Exercise —
I need the lines below from the one with "ring mcp: (382, 26)" down to the one with "pinky tip: (298, 58)" reproduced exactly, both ends included, and nothing else.
-- Provided records follows --
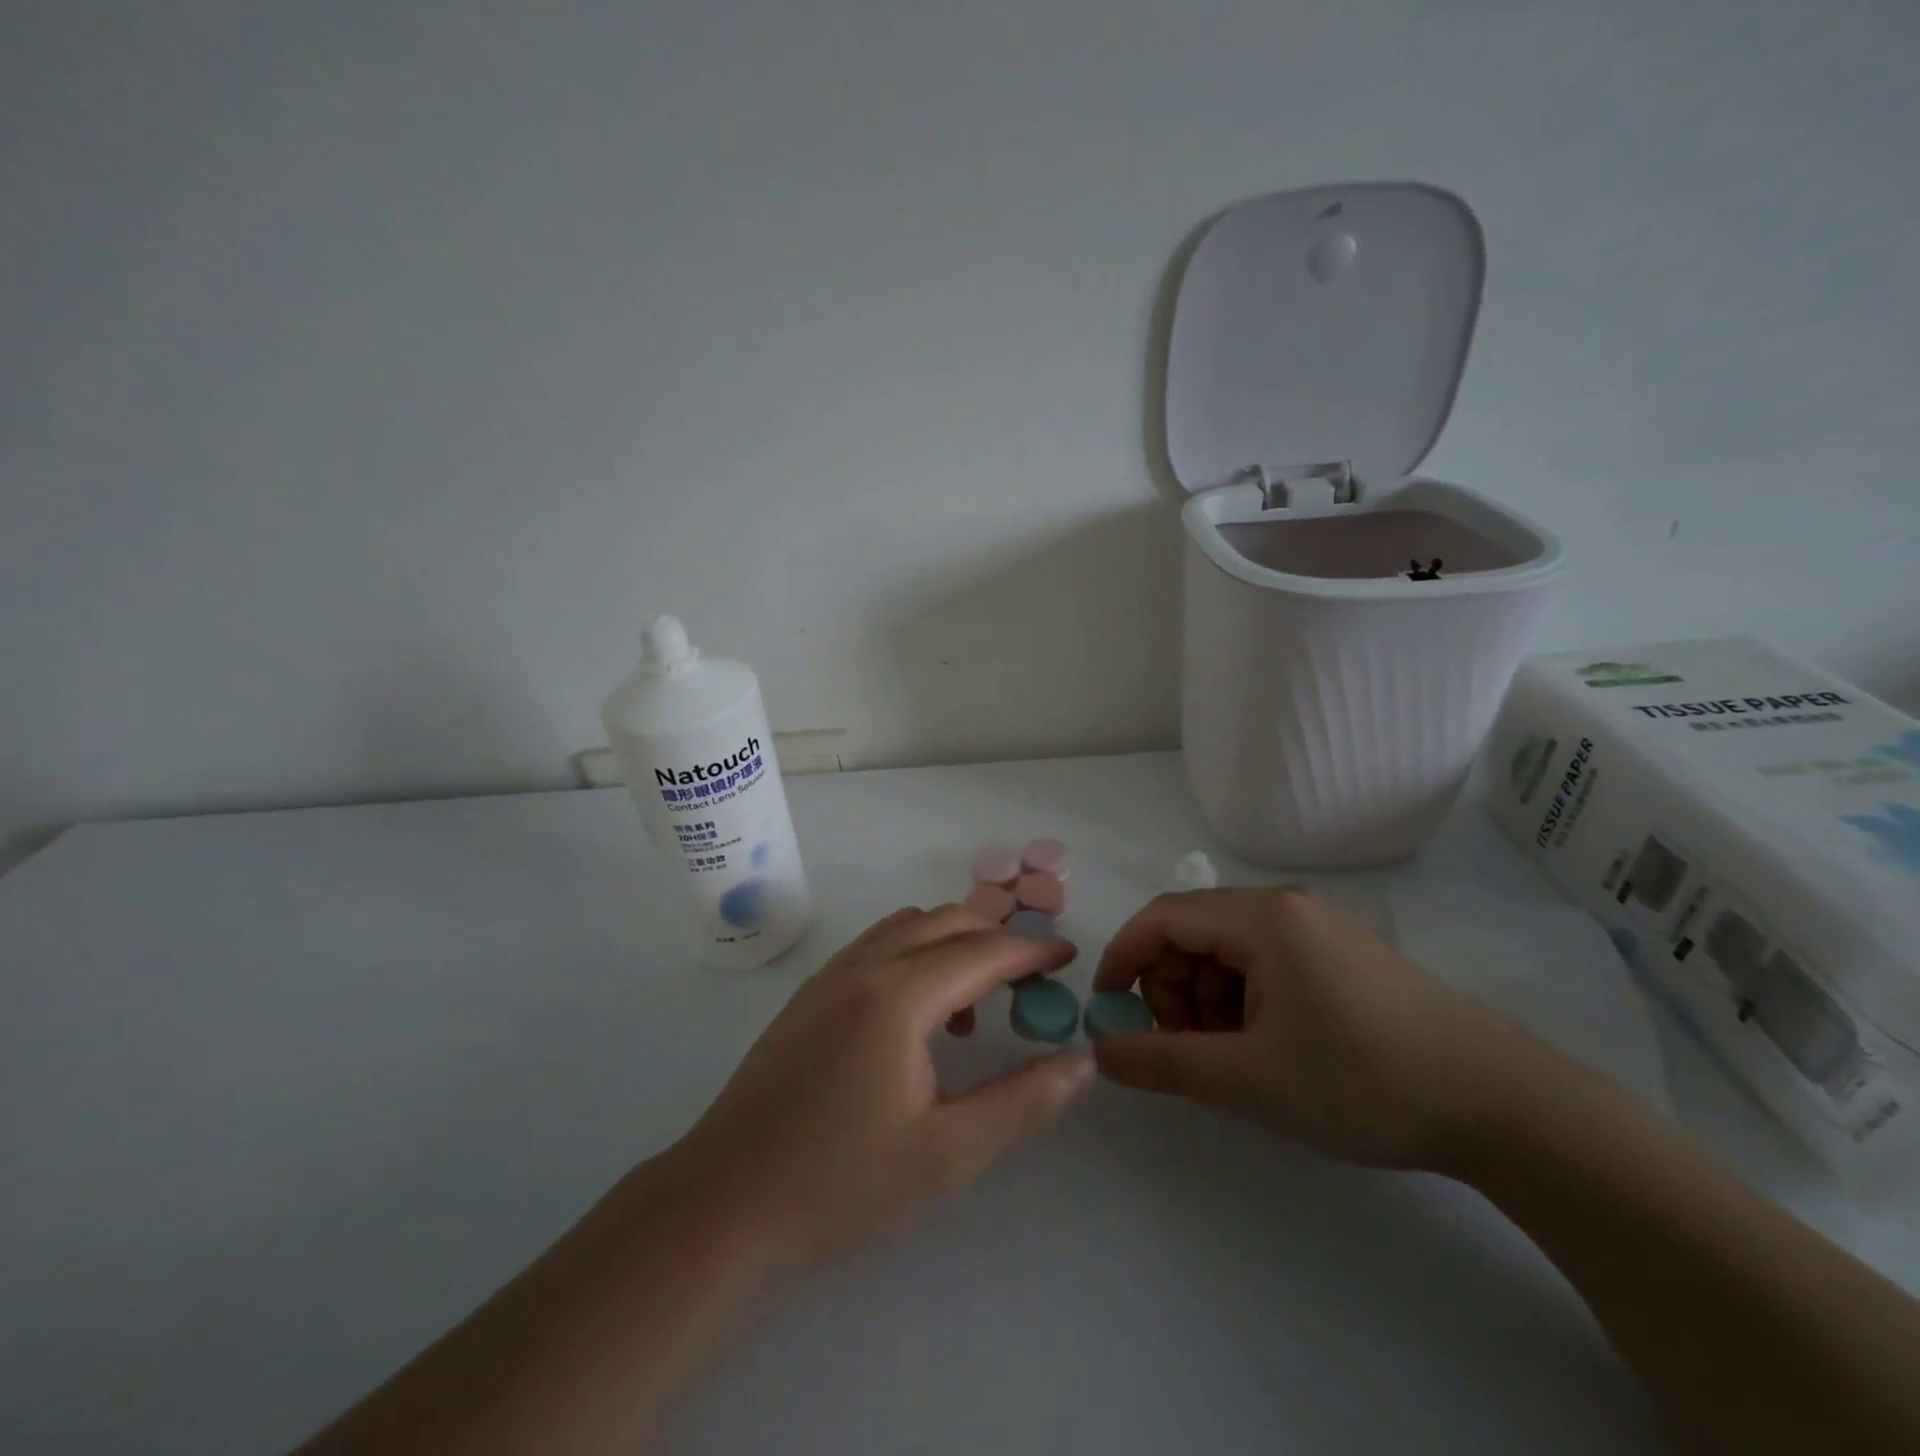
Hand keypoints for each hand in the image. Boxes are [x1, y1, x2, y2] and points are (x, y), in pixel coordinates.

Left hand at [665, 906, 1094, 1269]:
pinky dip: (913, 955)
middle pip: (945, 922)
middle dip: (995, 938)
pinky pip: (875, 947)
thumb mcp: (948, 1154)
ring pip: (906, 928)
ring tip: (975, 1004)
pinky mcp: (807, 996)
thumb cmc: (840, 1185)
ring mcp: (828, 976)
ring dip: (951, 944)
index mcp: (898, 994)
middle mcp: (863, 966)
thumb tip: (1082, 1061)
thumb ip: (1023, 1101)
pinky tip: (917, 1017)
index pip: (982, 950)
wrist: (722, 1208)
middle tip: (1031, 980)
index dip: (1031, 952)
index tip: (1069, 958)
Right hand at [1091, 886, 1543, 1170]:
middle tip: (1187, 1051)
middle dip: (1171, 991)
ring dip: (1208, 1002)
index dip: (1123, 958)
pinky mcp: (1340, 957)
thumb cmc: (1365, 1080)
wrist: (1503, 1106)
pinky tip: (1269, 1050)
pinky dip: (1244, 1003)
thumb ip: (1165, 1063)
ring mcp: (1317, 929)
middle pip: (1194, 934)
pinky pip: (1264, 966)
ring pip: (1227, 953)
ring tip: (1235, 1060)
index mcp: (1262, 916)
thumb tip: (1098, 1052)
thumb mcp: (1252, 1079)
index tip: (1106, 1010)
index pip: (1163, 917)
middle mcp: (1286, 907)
-- Provided records concluded --
-- Provided records follows --
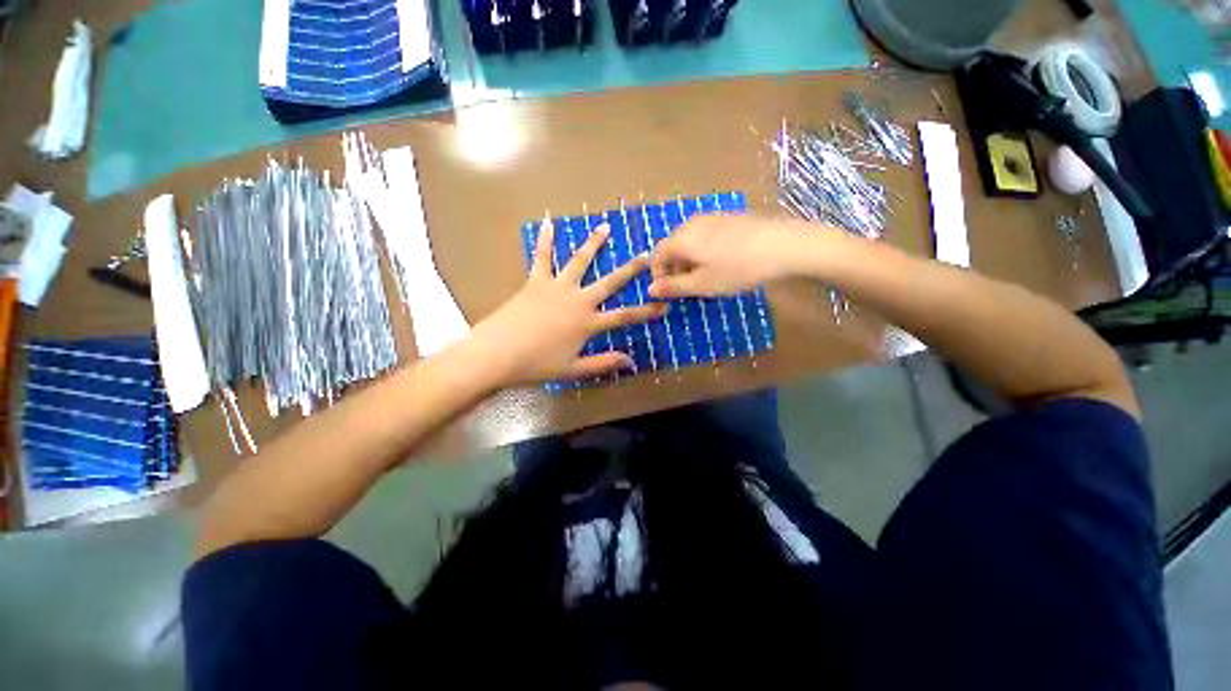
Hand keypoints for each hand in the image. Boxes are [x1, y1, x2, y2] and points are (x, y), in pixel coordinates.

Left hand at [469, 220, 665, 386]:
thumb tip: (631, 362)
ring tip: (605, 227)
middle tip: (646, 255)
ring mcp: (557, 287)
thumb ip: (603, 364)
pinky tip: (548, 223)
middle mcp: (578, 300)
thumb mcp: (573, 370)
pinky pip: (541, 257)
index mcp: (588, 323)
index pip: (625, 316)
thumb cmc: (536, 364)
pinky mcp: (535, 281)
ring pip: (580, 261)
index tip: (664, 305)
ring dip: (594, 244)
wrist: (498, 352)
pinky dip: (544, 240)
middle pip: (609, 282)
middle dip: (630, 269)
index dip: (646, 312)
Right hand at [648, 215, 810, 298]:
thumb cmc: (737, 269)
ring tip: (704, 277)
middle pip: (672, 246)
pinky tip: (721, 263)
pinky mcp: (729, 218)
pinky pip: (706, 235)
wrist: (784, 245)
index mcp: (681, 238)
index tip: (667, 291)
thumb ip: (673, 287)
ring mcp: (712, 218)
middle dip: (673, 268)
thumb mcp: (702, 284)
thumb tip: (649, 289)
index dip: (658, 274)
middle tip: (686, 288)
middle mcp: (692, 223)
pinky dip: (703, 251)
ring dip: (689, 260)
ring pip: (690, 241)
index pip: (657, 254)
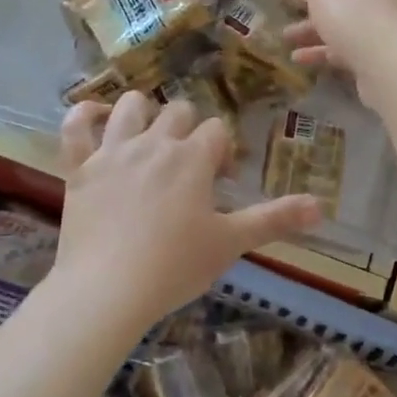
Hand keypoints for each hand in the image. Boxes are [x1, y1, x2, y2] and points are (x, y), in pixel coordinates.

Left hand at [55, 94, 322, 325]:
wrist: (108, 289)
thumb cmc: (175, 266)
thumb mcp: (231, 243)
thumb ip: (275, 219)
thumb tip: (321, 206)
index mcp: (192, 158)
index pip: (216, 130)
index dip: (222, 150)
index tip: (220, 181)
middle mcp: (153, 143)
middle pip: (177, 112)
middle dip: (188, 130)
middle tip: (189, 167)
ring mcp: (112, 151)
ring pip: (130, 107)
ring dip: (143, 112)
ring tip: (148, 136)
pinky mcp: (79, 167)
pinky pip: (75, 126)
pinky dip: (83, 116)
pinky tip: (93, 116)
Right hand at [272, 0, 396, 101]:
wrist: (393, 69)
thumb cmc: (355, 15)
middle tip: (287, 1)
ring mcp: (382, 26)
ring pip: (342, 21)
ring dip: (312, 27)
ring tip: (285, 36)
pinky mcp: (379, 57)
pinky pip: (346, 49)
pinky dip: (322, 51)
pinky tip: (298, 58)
-- Provided records concluded --
-- Provided records follows --
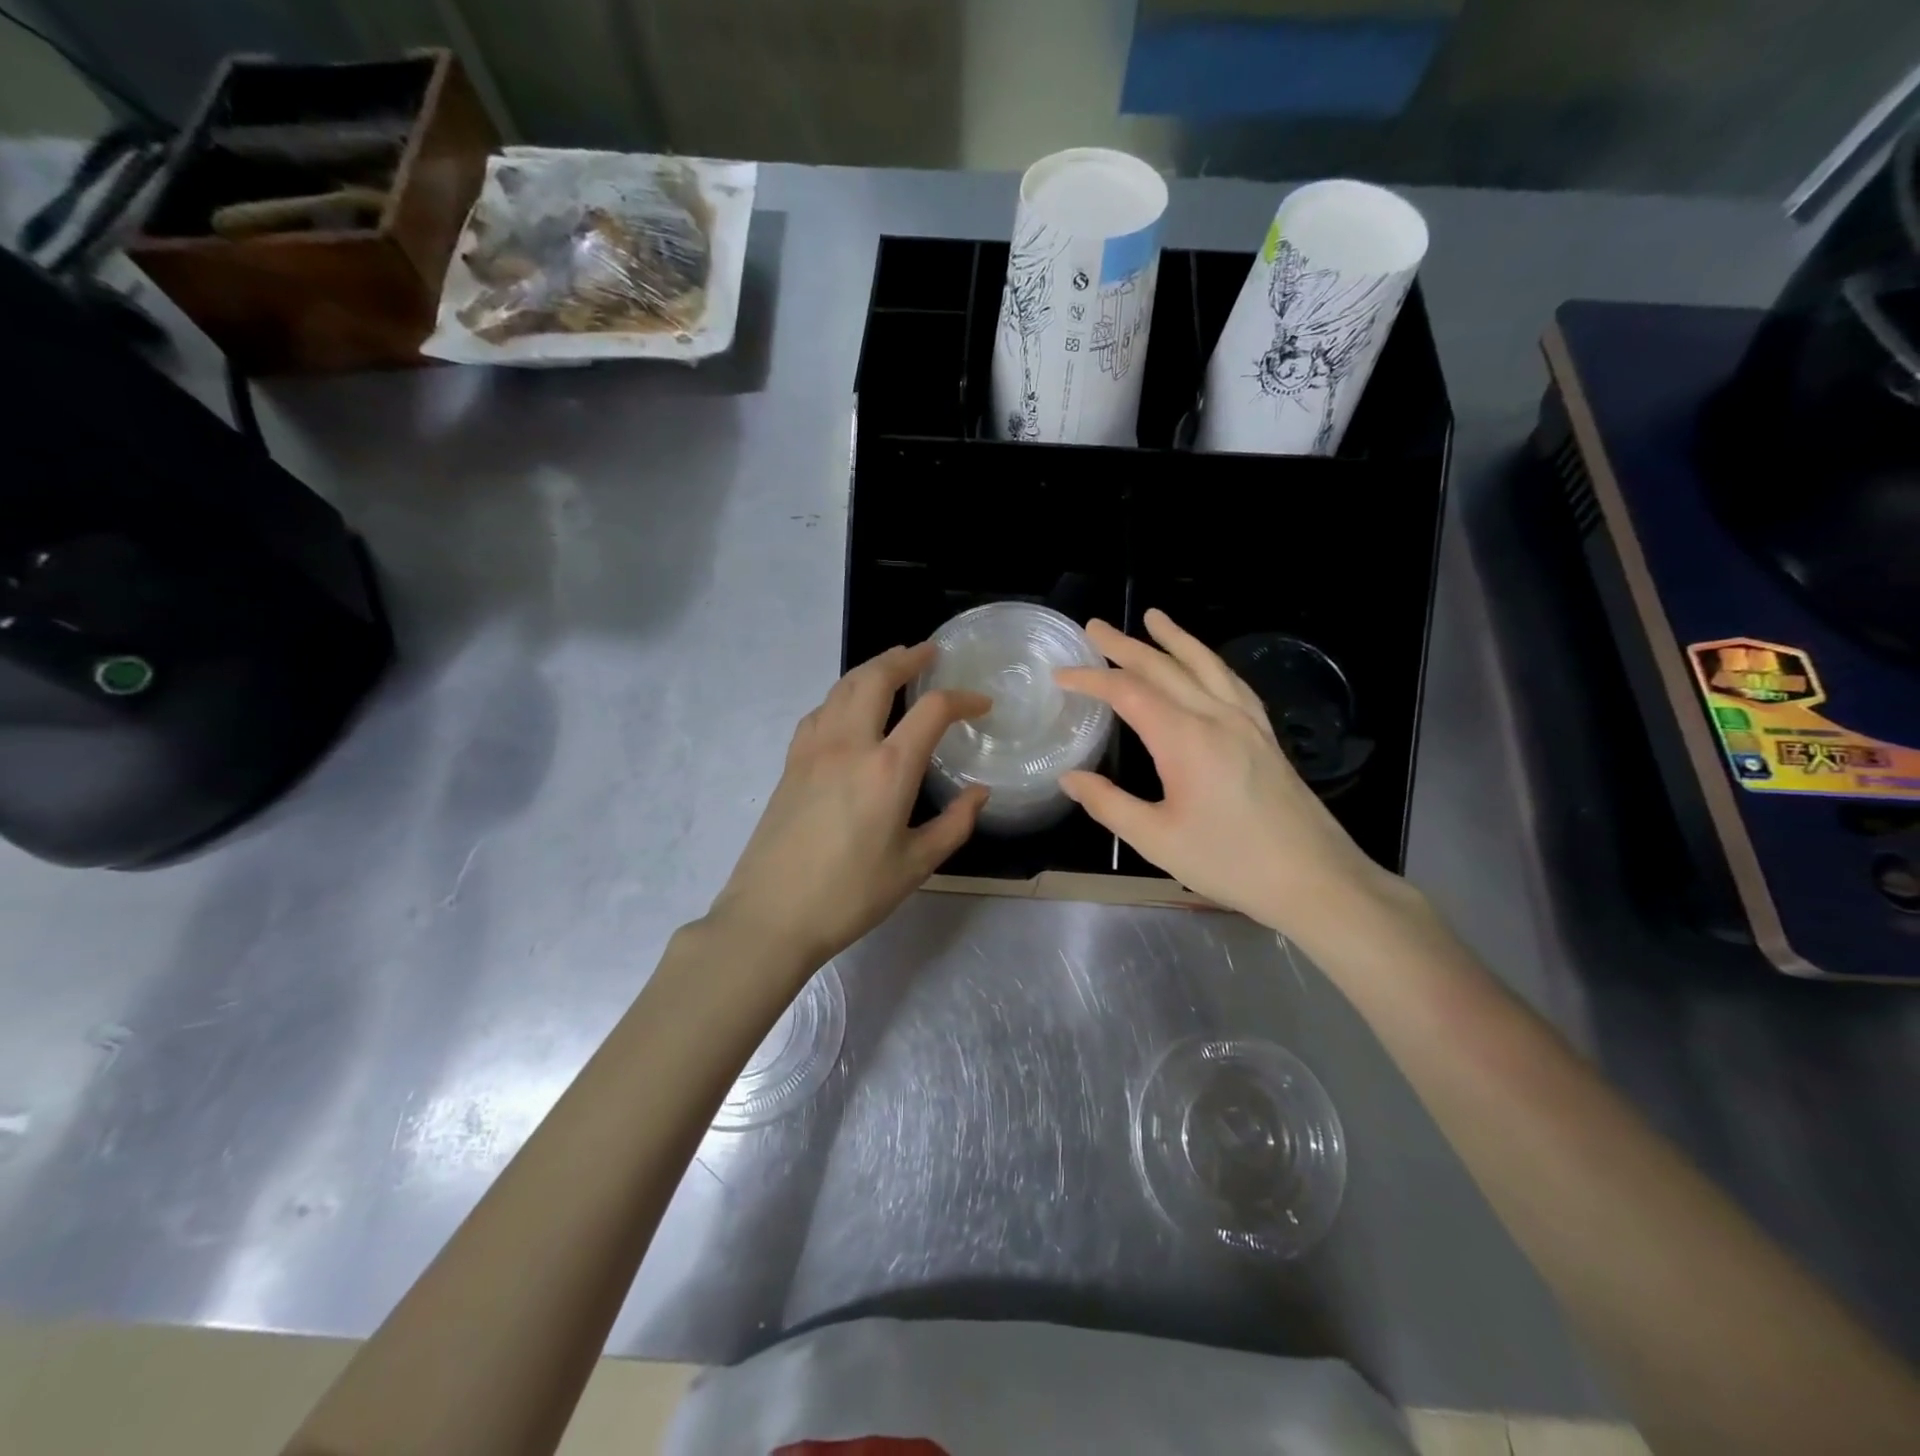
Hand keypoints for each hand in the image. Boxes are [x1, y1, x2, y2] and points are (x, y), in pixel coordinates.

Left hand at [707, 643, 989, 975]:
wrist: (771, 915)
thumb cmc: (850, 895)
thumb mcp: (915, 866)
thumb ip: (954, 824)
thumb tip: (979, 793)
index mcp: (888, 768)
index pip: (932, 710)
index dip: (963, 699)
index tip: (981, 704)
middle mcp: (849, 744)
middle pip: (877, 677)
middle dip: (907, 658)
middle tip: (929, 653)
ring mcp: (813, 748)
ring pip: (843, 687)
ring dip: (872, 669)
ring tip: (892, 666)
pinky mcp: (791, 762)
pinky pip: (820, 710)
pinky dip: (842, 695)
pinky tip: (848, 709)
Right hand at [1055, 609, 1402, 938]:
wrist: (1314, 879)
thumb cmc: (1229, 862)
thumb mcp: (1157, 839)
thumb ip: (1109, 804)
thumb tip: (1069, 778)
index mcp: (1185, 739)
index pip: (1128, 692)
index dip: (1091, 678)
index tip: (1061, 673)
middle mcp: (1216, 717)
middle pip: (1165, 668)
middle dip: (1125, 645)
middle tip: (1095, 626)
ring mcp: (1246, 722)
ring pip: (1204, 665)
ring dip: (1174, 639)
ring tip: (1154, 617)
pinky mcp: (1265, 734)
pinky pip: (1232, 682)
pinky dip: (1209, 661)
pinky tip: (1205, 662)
-- Provided records concluded --
Exercise output —
ring mcp: (382, 26)
ring pip: (342, 21)
ring dip: (312, 27)
ring tip: (285, 36)
pinky mcp: (379, 57)
pinky pip: (346, 49)
pinky dip: (322, 51)
pinky tip: (298, 58)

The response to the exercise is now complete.